Microsoft last year revealed plans to move away from single-factor authentication options such as passwords for PCs, networks, and Web services.
Microsoft's Dustin Ingalls, Programme Manager of Windows Security and Identity, detailed the company's plans in a blog post last week and said, "I'm happy to announce Microsoft has contributed design inputs to the Fast IDentity Online (FIDO) Alliance, to be incorporated within FIDO 2.0 Technical Specifications. Transitioning away from passwords and to a stronger form of identity is one of the great challenges that we face in online computing, and we believe FIDO authentication...is the pathway to success"
(Also see: Ten Things We Know About Windows 10)
Participating at the United States White House Cybersecurity and Consumer Protection Summit, Microsoft announced its intention to support FIDO authentication and also listed a number of reasons to support a new authentication process replacing today's common single-factor authentication methods.

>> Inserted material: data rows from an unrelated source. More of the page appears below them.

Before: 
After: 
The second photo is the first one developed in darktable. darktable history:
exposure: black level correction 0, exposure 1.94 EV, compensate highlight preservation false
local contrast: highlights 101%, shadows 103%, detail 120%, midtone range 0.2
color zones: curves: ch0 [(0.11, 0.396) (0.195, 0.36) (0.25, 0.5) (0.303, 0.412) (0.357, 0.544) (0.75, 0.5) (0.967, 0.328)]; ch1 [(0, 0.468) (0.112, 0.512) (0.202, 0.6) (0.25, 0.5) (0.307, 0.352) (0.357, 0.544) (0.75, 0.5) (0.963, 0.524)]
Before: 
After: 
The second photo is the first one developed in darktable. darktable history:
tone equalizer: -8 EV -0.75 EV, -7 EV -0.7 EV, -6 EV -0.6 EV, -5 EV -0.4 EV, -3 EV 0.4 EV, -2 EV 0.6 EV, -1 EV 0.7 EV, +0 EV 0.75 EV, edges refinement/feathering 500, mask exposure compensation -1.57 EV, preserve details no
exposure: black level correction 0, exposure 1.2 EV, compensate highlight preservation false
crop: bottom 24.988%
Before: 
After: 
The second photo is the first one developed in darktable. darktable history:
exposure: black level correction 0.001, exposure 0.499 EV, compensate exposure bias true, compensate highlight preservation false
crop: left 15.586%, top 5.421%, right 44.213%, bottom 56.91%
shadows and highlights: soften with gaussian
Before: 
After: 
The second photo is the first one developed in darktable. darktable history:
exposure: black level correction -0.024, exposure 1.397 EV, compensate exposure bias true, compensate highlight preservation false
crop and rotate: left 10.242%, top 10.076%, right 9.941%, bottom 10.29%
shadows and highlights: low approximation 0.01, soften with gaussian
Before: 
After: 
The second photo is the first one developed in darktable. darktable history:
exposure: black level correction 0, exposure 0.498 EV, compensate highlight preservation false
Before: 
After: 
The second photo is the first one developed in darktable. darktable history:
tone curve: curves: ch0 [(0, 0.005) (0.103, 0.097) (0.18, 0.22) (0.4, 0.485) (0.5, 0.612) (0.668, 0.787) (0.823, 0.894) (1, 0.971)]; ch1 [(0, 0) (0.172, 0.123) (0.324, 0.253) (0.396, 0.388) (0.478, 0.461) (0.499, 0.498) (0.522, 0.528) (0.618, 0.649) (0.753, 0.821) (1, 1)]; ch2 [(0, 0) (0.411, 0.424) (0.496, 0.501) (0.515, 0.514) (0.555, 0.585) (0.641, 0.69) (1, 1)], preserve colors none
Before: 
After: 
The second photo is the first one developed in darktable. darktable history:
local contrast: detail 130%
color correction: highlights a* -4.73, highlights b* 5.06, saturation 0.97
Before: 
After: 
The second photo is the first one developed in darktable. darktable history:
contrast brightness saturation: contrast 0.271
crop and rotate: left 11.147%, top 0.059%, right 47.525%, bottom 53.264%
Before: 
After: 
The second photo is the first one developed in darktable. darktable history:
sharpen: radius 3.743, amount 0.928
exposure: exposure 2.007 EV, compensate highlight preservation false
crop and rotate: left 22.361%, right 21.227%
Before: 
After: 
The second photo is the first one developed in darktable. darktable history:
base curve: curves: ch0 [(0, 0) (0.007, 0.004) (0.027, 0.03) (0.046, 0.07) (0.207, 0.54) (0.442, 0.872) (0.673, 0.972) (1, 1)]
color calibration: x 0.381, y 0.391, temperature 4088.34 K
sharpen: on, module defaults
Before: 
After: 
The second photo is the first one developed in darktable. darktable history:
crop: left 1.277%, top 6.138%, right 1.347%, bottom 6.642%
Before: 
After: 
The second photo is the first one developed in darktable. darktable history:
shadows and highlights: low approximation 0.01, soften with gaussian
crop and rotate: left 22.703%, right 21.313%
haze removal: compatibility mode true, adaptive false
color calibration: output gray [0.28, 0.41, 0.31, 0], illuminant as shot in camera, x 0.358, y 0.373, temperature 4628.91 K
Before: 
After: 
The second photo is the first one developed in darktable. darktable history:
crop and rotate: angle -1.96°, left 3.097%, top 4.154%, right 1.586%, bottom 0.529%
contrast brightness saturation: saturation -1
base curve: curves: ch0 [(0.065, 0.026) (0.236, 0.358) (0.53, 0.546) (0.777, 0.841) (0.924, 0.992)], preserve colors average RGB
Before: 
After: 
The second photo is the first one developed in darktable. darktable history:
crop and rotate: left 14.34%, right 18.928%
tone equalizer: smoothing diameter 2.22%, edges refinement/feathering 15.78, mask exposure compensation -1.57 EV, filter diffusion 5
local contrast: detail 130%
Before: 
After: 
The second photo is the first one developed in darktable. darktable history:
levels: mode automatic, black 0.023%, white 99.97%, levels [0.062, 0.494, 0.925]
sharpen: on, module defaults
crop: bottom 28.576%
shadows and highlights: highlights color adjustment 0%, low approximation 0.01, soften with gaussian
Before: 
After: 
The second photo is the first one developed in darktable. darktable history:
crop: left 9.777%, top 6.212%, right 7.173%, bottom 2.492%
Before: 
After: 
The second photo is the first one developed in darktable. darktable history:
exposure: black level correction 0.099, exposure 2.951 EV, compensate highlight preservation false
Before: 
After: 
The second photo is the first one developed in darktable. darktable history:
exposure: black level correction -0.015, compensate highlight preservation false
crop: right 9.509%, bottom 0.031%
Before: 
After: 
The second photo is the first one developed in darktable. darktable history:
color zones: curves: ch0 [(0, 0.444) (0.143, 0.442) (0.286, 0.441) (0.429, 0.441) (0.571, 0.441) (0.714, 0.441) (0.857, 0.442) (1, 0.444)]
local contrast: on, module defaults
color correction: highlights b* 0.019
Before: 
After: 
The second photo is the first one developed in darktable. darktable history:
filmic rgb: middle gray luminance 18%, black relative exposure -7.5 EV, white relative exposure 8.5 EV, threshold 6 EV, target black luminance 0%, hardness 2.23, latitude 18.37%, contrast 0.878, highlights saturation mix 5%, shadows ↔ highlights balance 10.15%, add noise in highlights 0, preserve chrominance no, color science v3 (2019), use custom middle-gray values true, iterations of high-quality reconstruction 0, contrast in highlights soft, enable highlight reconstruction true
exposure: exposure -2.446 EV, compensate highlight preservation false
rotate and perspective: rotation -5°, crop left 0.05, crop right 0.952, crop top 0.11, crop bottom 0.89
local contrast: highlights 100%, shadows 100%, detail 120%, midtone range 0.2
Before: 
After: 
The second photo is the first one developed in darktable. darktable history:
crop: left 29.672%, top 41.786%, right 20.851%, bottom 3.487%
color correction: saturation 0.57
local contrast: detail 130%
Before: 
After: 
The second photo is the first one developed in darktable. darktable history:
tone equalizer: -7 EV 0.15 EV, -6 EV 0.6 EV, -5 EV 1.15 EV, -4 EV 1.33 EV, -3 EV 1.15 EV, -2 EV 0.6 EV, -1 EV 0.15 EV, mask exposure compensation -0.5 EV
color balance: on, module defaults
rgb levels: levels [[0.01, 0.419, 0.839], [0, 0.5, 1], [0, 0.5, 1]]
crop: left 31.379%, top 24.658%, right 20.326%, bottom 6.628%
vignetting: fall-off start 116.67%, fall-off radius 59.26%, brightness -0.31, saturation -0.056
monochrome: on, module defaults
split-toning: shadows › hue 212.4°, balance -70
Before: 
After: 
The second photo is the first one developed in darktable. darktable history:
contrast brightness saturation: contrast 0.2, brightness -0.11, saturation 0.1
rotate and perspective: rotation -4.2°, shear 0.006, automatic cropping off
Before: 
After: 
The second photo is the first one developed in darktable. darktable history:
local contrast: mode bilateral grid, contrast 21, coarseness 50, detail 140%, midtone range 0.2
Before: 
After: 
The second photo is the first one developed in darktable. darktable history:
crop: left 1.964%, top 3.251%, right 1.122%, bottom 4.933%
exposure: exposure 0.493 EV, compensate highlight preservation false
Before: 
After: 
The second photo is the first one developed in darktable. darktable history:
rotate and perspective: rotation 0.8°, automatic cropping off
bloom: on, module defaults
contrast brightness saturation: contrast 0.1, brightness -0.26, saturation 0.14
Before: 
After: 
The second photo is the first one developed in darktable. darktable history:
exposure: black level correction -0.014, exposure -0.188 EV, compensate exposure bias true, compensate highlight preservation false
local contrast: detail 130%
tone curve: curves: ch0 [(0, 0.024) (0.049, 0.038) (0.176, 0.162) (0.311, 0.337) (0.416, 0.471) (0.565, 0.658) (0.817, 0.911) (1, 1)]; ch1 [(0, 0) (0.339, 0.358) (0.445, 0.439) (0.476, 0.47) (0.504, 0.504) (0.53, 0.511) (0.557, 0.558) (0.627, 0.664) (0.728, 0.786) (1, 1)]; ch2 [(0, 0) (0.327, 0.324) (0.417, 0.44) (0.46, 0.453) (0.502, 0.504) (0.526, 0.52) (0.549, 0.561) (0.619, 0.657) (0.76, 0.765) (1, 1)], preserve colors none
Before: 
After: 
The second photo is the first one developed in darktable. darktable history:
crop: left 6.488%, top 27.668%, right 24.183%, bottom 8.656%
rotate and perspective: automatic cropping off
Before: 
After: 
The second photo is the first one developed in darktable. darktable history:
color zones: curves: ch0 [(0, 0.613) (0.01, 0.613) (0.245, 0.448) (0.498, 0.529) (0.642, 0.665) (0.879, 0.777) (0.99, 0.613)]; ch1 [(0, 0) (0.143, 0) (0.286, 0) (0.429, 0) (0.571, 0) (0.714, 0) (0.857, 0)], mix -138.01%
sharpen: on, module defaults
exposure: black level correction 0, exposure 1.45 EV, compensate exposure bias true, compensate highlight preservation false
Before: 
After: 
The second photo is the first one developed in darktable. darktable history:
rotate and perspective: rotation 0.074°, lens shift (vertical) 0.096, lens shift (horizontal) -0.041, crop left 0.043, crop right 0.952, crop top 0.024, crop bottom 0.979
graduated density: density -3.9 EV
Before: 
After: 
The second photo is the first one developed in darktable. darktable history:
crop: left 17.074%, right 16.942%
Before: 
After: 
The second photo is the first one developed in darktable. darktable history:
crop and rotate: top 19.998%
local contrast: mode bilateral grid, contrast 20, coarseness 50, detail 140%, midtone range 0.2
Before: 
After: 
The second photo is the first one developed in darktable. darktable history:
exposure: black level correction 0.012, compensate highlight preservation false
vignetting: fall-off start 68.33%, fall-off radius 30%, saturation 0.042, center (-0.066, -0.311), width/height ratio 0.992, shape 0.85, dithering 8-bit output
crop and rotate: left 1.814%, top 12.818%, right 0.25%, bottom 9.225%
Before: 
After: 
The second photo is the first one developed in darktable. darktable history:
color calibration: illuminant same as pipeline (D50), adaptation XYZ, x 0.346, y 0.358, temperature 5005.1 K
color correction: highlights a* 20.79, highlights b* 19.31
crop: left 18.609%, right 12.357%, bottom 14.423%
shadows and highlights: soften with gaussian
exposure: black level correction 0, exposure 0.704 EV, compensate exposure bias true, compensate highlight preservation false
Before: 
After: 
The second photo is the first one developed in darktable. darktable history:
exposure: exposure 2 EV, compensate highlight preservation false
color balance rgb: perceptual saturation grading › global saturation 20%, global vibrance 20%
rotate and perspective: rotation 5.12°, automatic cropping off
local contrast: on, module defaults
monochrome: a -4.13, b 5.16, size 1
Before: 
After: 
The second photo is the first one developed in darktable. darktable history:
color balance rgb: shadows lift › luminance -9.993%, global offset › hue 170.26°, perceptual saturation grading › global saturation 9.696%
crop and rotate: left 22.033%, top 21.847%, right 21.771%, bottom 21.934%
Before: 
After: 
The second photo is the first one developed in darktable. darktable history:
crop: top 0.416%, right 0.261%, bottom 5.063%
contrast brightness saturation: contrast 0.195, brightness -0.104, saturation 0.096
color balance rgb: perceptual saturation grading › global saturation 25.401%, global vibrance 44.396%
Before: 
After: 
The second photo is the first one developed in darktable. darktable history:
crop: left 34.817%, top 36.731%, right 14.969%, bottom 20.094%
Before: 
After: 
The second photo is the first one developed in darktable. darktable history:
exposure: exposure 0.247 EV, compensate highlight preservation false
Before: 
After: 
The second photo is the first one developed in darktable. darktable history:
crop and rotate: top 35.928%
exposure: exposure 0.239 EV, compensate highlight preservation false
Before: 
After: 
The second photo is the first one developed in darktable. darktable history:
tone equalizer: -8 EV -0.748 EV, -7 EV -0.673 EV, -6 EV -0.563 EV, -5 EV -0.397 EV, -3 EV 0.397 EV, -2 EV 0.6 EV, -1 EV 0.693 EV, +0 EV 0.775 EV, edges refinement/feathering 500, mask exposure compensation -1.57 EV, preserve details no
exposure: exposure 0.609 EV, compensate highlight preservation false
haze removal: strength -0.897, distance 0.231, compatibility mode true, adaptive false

Ingalls also stated that the Windows 10 Technical Preview reflects Microsoft's vision of what the the FIDO 2.0 Technical Specifications should look like. "The current Technical Preview build enables a number of enterprise scenarios and it showcases our integration with Windows 10 sign-in, Azure Active Directory, and access to major SaaS services like Office 365 Exchange Online, Salesforce, Citrix, Box, Concur, just to name a few," he explained.
Sharing future plans, Microsoft indicated that the FIDO specifications will play a part in Active Directory authentication for corporate customers, as well as in Microsoft Account authentication which is used by consumers for services such as Outlook.com and OneDrive, amongst others.
The FIDO Alliance currently publishes two sets of specifications; password-less and second-factor authentication. The password-less method (Universal Authentication Framework aka UAF) defines local authentication methods such as swiping a finger, looking into a camera, speaking into a microphone or entering a PIN, while Universal Second Factor authentication (U2F) requies a physical token to be presented in order to verify identity.